Dede Celal Abbas Bektaoğlu, babası Ali Bektaoğlu'un kerametlerini, ailesi ile övünüyor anlamına gelmemesi için anlatmak istemedi, fakat ısrarımız üzerine iki kerameti nakletti: Dede Ali Bektaoğlu, zaman zaman atı ile bazı evlere girmiş fakat sonunda talipler atın ayağını bükerek evden zorla çıkarmışlardır. 1965 yılında Dede celal Abbas Bektaoğlu babasına harçlık vermek ister, fakat babası bunu kabul etmez ve oğlum Allah benim rızkımı verir der ve kısa bir süre sonra evde birlikte otururlarken Tayyip Çavuş adlı birisi evin camını tıklatır ve içinde 20 lira olan bir zarfı kendisine takdim eder. Dede Celal Abbas Bektaoğlu'na göre bu para o zaman için çok değerli bir paradır.
Dede Celal Abbas Bektaşoğlu köylerinin dışında olan bir olayı şöyle anlattı: Çocukluğumda Alevi köyü olan Kösreliğe yağmur yağarken Sünni köyü olan Güm erdiğin'e yağmamaktadır. Bu köylüler çaresiz kaldıkları için Kalender Veli Ocağından Muharrem Dede'yi çağırıp yağmur duası yaptırmak isterler. Dede yalnız siz benim ne yapacağıma karışmayacaksınız, der ve bir dana getirterek dualayıp, tekbirleyip keser. Yalnız siz ikrarsız olduğunuz için bu lokmadan yiyemezsiniz, der. Kısa bir süre sonra çok şiddetli bir yağmur yağar ve köylüler yağmurdan canlarını zor kurtarırlar. Köylüler hala bunu konuşmakta ve dedeye saygı duyduklarını söylemektedirler. Ahmet Kuzukıran ve Mustafa Güvenç dedeler de, kendileriyle görüştüğümde bu tür olaylara bizzat şahit olduklarını söylemişlerdir.

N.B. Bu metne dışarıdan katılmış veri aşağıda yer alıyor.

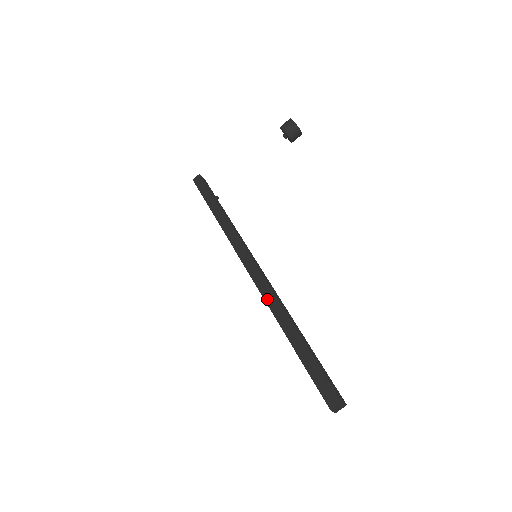
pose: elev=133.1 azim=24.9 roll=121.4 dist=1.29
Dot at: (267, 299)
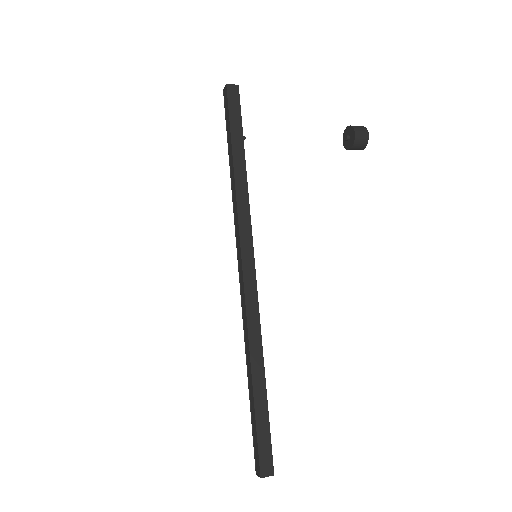
Dot at: (250, 321)
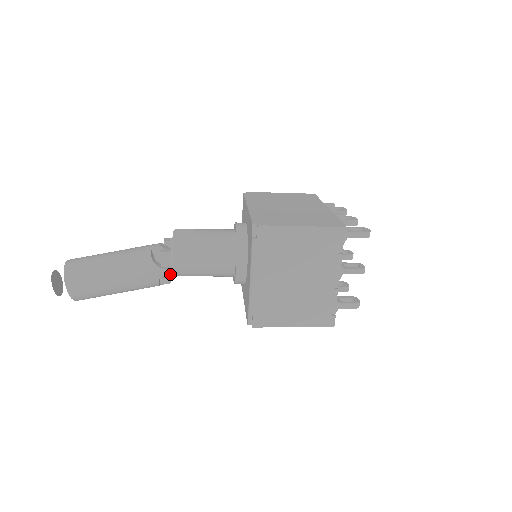
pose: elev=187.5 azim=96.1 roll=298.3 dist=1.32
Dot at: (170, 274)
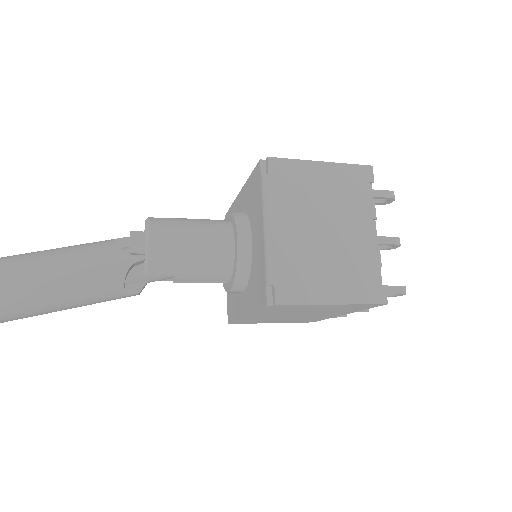
Dot at: (141, 273)
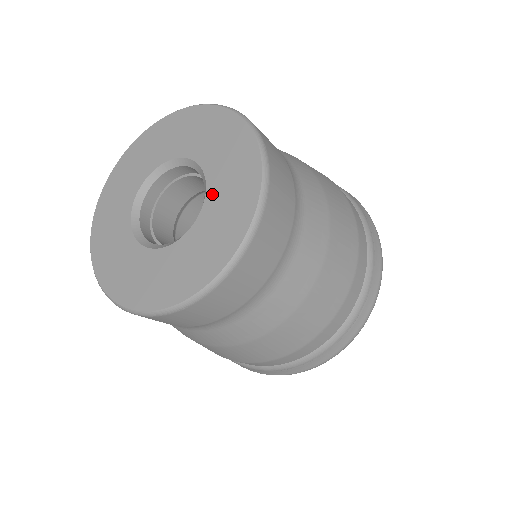
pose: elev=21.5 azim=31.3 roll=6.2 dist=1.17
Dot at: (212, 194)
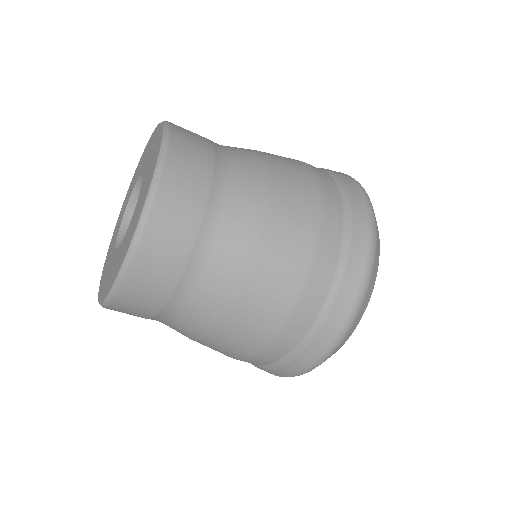
Dot at: (145, 173)
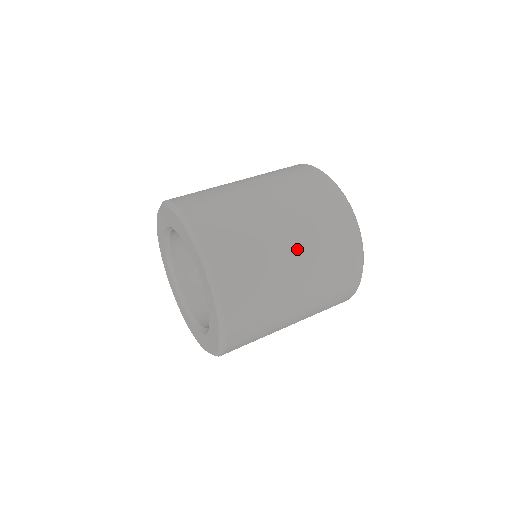
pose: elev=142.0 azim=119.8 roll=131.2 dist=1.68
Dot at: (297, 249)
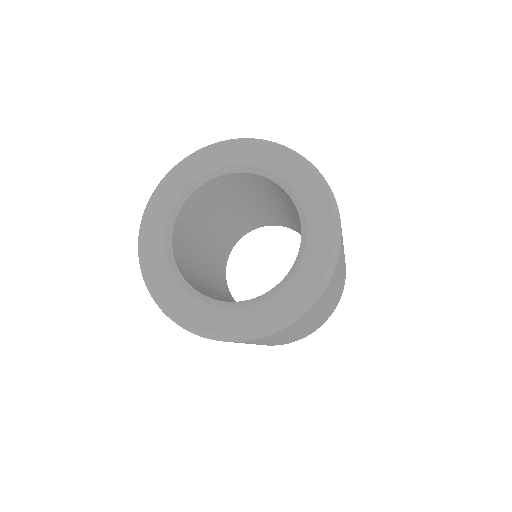
Dot at: occluded
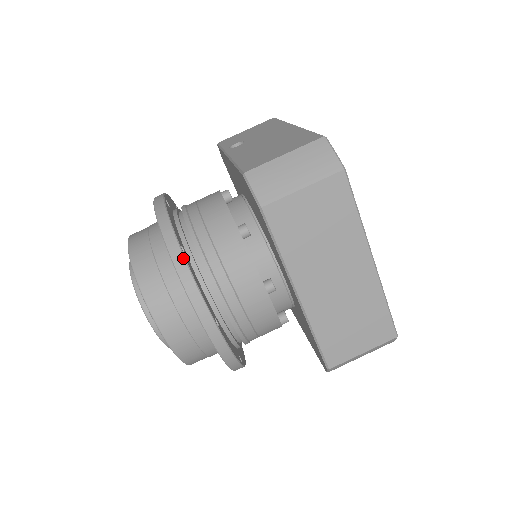
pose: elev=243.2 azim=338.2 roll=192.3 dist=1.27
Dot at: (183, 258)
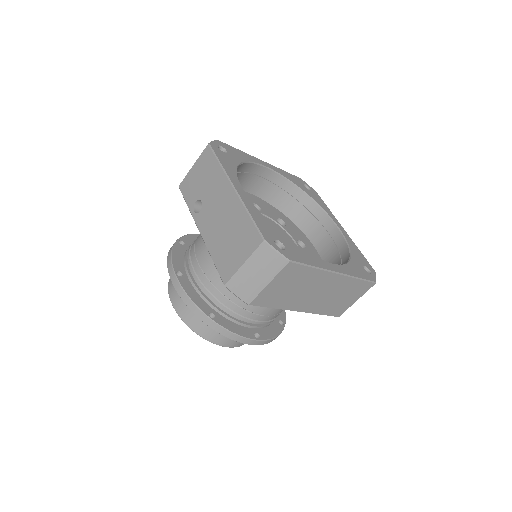
Dot at: (216, 324)
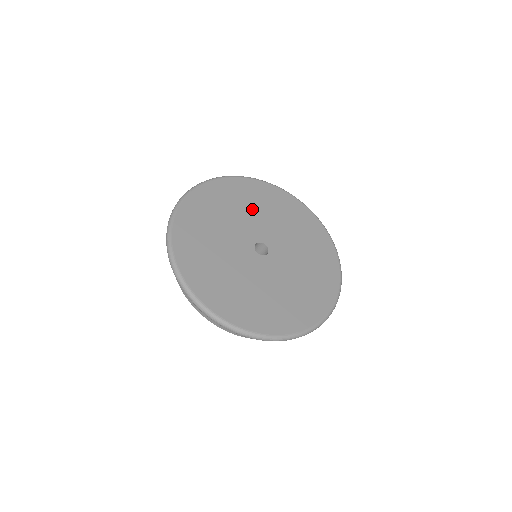
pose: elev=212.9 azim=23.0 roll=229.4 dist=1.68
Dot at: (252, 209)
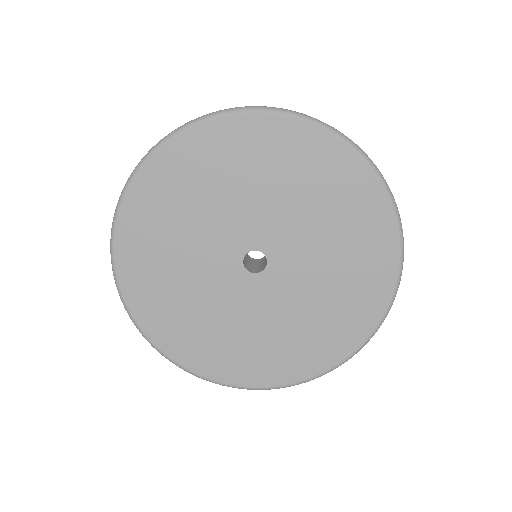
Dot at: (292, 195)
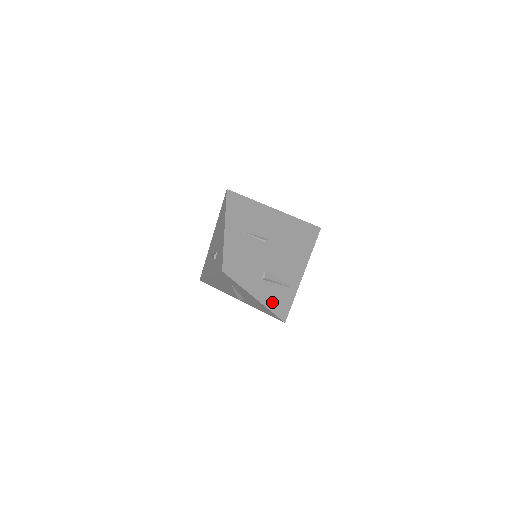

Köyün içinde bulunan Ergayıp Yatırı daha çok yağmur dualarında ve adak kurbanlarında ziyaret edilir ve orada kurbanlar kesilir ve birlikte yenilir(Bektaşoğlu,1999).
2. Çapar Köyü
Köy, Şabanözüne 12 km uzaklıkta olup ana karayoluna 2 km'lik bir yolla bağlıdır. Köylülerin verdiği bilgilere göre, köyün kesin kuruluş tarihi bilinmemekle birlikte Kayı boyunun Cabiroğlu aşiretinden gelmekte ve Cabiroğlu sözü, zamanla Çapar haline dönüşmüştür(Erginer, 1996).
Köyün nüfusu kışın 14, yazın ise yaklaşık 20 kişi kadardır(Güvenç, 1999). Köy arazisi kıraç ve çok taşlı olduğundan tarıma pek elverişli olmamakla birlikte yine az miktarda arpa, buğday tarımı yapılmaktadır. Yaz aylarında köylülerin ihtiyaçlarını karşılamak maksadıyla az oranda sebze de yetiştirilmektedir. Köydeki tek traktör, tarım işlerinden çok köylüleri Şabanözü ilçesi pazarına götürüp getirmektedir. Çapar'da büyükbaş hayvan ve kümes hayvanı beslenmekte, ayrıca arıcılık yapılmaktadır(Erginer, 1996).
Köyün kurucusu Cabbar Baba'nın Yatırı, köyün yaklaşık 1 km doğusunda kısmen meşelik ve çamlık bir tepede bulunmaktadır. Mezarın yanında Cabbar babanın karısı ile kızının mezarları da vardır(a.g.y.).
Çapar köyüne 1954 yılında cami yapılmış, 1980 yılında elektrik getirilmiş, 1938 yılında açılan ilkokul öğrencisizlik yüzünden 1980 yılında kapatılmıştır(a.g.y).
İlk cem evi, köyün merkezinde idi. Sonra şifalı suyun bulunduğu köyün güneyindeki bir yere yapıldı. Sonra 1930'lu yıllarda tekrar köyün merkezine bir cemevi yapıldı. Cemevine girişte sağda kurban odası, onun bitişiğinde yine sağda mutfak, solda erkan odası vardır. Bina kerpiç yapı olup şu anda ihtiyaca cevap vermemektedir. Köyden şehre göç nedeniyle köylüler kendi arasında "yeni cemevi köye mi, yoksa Ankara'ya mı yapılmalı" konusunu kendi aralarında tartışmaktadırlar(Güvenç, 1999).